In diesem Licht untersuchten wir von Neuem den Kampf von 1995/1996 gegen Jan Norden und andere Genossen, deren Ausschluss zur Gründung der Internationalistischen Gruppe (IG) führte. Der Kampf gegen Norden war prinzipienlos, und die Ausschlüsse führten zur Existenz von zwei Organisationen, der IG und der IKL, die grundsätzlich das gleiche zentristische Programm und die gleiche Desorientierung teilten. Die jahrzehntelange Krise innerhalb unserer Organisation spiegelt die allgemeine Krise der Linken in der postsowjetischen Ära wider. Diejenigen, die heute den Kampf für den Sozialismus voranzutreiben suchen, werden sich zwangsläufig mit denselben Problemen auseinandersetzen müssen wie wir. In diesem Sinne luden wir zu unserer Konferenz die australische Gruppe Bolshevik-Leninist ein, mit der wir auf Grundlage unseres Kampfes für die Wiederbewaffnung gemeinsame Arbeit und Diskussion aufgenommen haben.

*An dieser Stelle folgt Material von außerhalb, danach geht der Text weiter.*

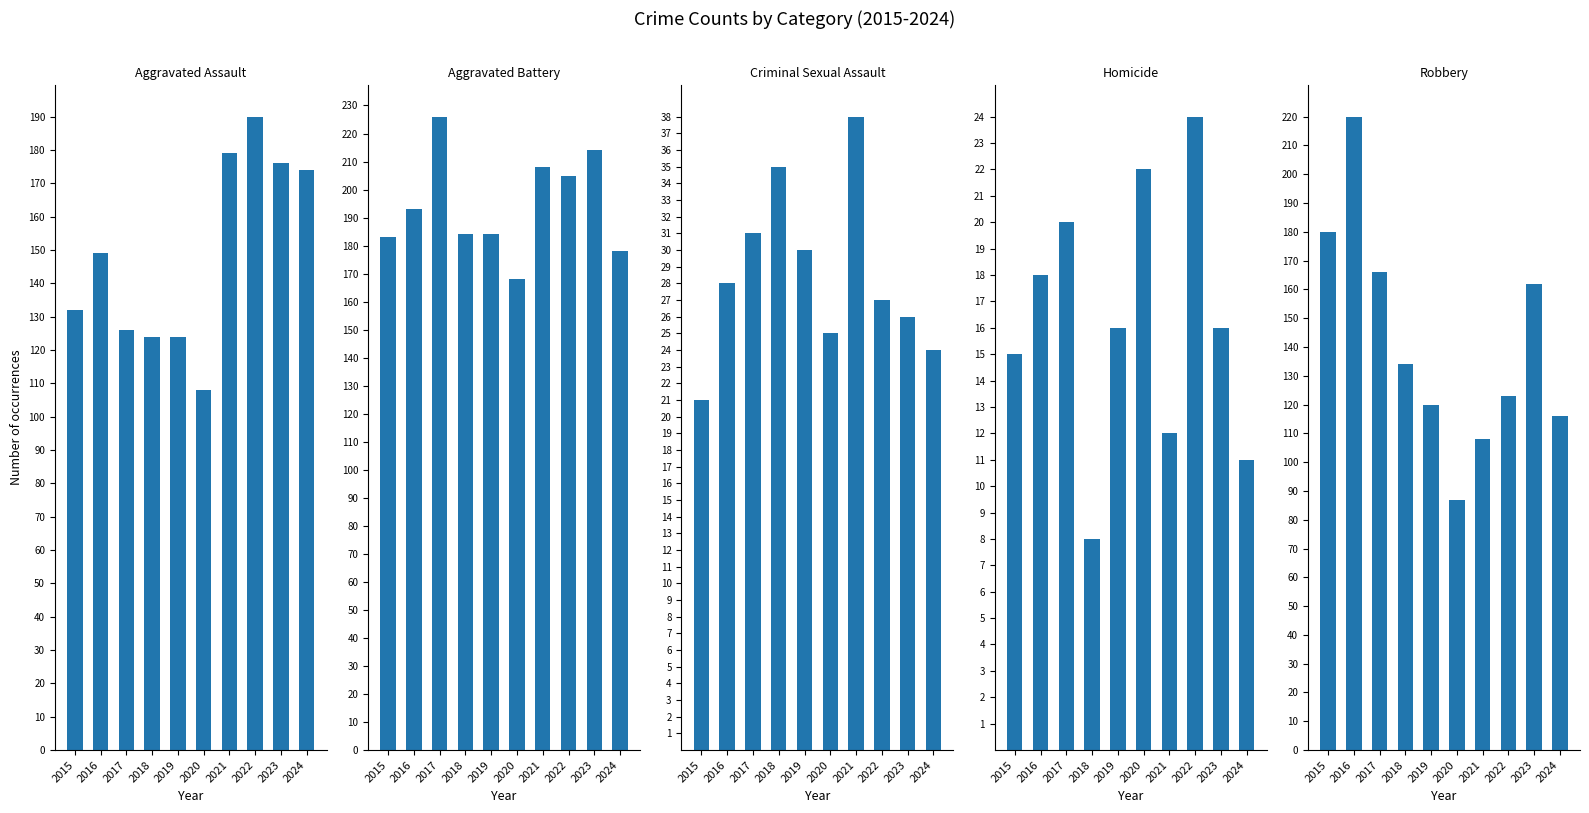

Reading left to right, transcribe all the data shown in this chart.

Aggravated Assault: 132	149	126	124	124	108	179	190	176	174
Aggravated Battery: 183	193	226	184	184	168	208	205	214	178
Criminal Sexual Assault: 21	28	31	35	30	25	38	27	26	24
Homicide: 15	18	20	8	16	22	12	24	16	11
Robbery: 180	220	166	134	120	87	108	123	162	116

Ihre Grüße drucken wir auf Seite 17 ab.


Die Konferenz beschloss, die Spartakist-Gruppe Japan als Sektion der IKL zu streichen, da sie schon seit etlicher Zeit nicht mehr als solche funktionierte. Unsere Genossen dort bleiben Sympathisanten und wir werden weiterhin mit ihnen im Kampf zusammenarbeiten, um das Banner des Trotzkismus in Japan aufzupflanzen. Unsere Konferenz wählte ein neues Internationales Exekutivkomitee, das halb so groß (und Jahrzehnte jünger) ist als das vorherige und aus den Kadern besteht, die die Wiederbewaffnung unserer Partei angeführt haben.

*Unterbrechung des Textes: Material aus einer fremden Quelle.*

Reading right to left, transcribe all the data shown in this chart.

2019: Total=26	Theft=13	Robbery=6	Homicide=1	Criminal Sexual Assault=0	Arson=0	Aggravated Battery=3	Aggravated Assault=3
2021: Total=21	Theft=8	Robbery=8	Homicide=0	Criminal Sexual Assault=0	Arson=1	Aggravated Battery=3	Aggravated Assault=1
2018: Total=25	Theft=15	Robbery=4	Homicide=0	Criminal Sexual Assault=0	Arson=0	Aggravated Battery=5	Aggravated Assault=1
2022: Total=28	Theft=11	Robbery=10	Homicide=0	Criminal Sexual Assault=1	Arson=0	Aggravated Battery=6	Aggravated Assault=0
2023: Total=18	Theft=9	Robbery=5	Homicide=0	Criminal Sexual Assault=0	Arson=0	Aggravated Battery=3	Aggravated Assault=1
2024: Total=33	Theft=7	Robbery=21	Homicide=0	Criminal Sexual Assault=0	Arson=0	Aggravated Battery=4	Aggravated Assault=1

Der Vorhang hebt sich nun über einer veränderten IKL. Ohne Zweifel sind in unserer gesamten Partei weitere Kämpfe erforderlich, um die verschiedenen Sektionen auf Grundlage der angenommenen Politik zu konsolidieren. Wir gehen jedoch aus dem jahrelangen internen Kampf entschlossener denn je hervor, in den kommenden Kämpfen eine entscheidende Rolle zu spielen. Unbeugsam und voller Kampfbereitschaft blicken wir in die Zukunft, gerüstet mit der Waffe, die die Geschichte verändern kann: ein Programm für die Vierte Internationale, die Weltpartei der sozialistischen Revolution.